Women also wore thobes, similar to dresses or gowns. These were characterized by their draping silhouette, silk embroidered sleeves and bust. Some were made in green, orange and fuschia fabrics, stitched together in a patchwork style garment and called names including Almutaffat and Almubaddah.
Following the founding of Saudi Arabia in 1932, garments were traditionally made locally and often by hand. Six years later, however, Al-Bassam said there was a significant shift in what locals deemed traditional.
“Because of the discovery of oil (in 1938), women got rid of their cultural heritage in a short period of time and considered it a symbol of poverty,” she said. “The country quickly opened up to the world and foreigners started coming in and mixing with the locals, education began for women, and imports from abroad (arrived), including fashion and clothing in its new forms.”
Years later, traditional heritage enjoyed a resurgence as nostalgia for it grew and national awareness initiatives were held to promote it. One of the most prominent events was the Al-Janadriyah Festival, first organized by the National Guard in 1985. It was a celebration of traditions and customs, and served as an ode to Saudi culture.
“One of the elements (to the fore) was fashion,” Al-Bassam said. “And therefore, we see that heritage’s homecoming was encouraged by governmental sectors that today have really revived our heritage strongly and cemented this through the (formation of the) heritage commission under the Ministry of Culture. This created a place for Saudi fashion.”
Traditional clothing would become staple dress at national and founding day celebrations.

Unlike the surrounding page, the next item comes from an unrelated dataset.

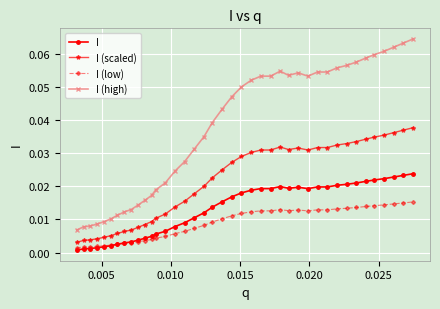

How many I (high) values are between 0 and 1?

40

Saudi women would not only teach themselves to read, write and cook, but they would also sew, style and cut their own clothes. Al-Bassam said many women would make their clothing at home using fashion magazines such as Egypt’s Hawwa’a (Eve) to glean the latest trends.

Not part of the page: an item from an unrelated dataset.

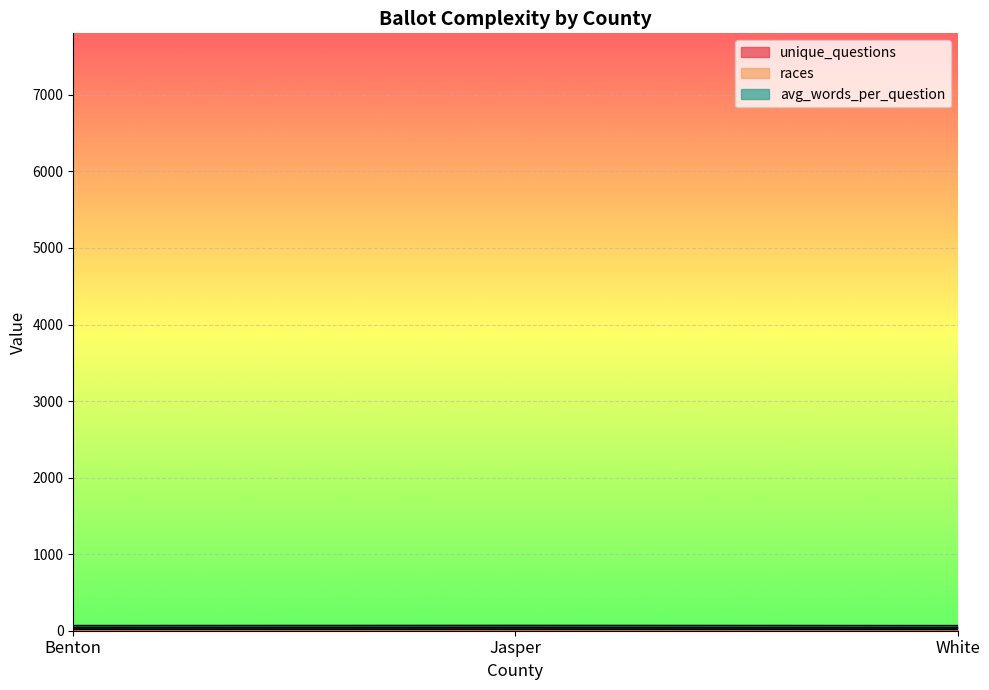

Which has a higher value, Jasper or Benton?

Jasper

She said fashion in the region was also reinvented amid technological advancements in the industry: It shifted from hand-sewn to machine-made, from embroidery to painting, and from home-made to store-bought.

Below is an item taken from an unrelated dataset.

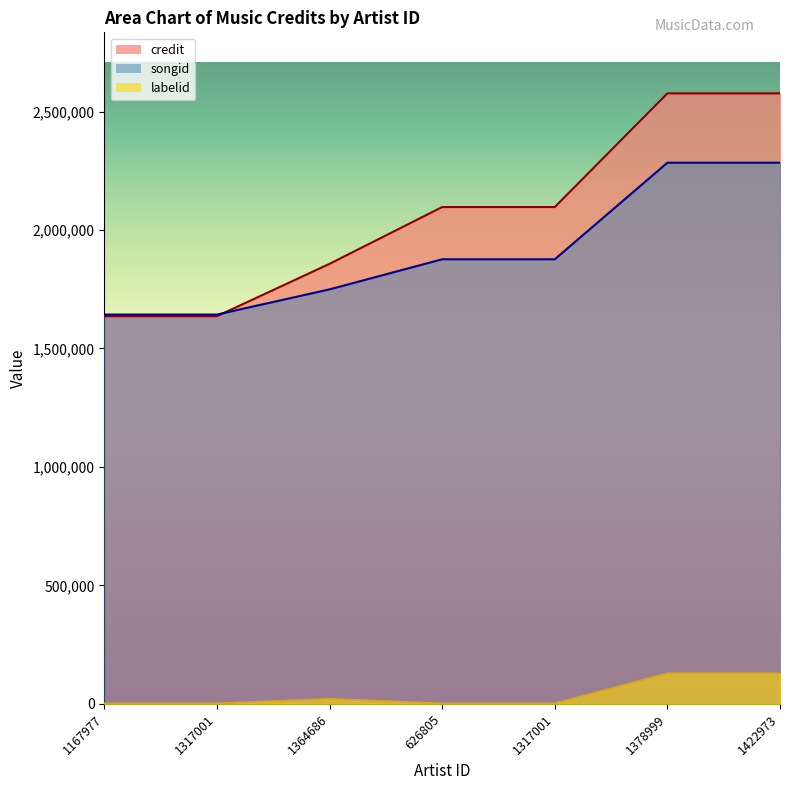

What is the label of the 4th point from the right?

626805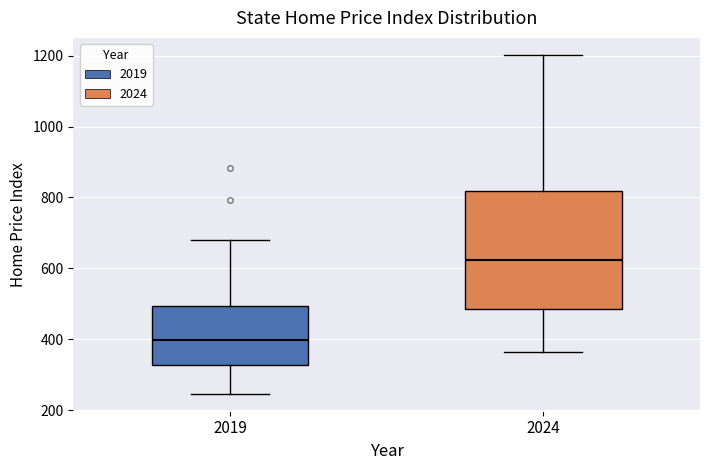

Reading left to right, read every box against the y-axis: the position of its median line, the range the box covers, and the ends of its whiskers. The values are not printed on the chart, so give them approximately, as read against the axis.

2019: median 400, box 320 to 500, whiskers 240 to 680
2024: median 620, box 480 to 820, whiskers 360 to 1200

Historians claim that abayas, which are now considered official female dress, were first introduced 80 years ago.
They were not common at first, as women rarely left the house, but were used when they went to the market. Little girls would wear a traditional headpiece called Al-Bukhnuq when playing outside.
The abaya took on many forms: It was first worn over the head, then transitioned to a shawl-like garment, before being worn over the shoulders during the 1990s — much like today. It was made exclusively in black, and embroidery on the sleeves and the hem was introduced in the early 2000s.
Jeddah fashionistas led the way in creating designs with colored fabrics. They started with muted colors such as gray and navy blue, until brighter colors and designs were normalized and arrived in Najd.
The head abaya is still worn by many Saudis today but is made with much lighter and softer materials.
While an increasing number of Saudi women now wear modern Western styles, the abaya is still a staple in every closet.
For men, thobes have always been standard and are mandatory in most schools and workplaces. Only recently have trousers pants and T-shirts made their way into Saudi fashion and local brands.
Men’s thobes have over the years developed only in their fit, stitching and material depending on the season, but overall have maintained their authenticity. They are considered suitable dress for any occasion, whether men are at work, out and about or at social gatherings. On formal occasions, it is traditional to accompany the thobe with the shemagh or ghutra, agal and bisht. Some men also wear cufflinks to elevate the look.
“You still see our traditional clothes because our country was never colonized, while in other Arab countries you’ll see them all wearing suits,” Al-Bassam said.
“We must hold on to our traditional clothing because it’s an identity derived from our roots and shapes our unique character as a nation across the globe.”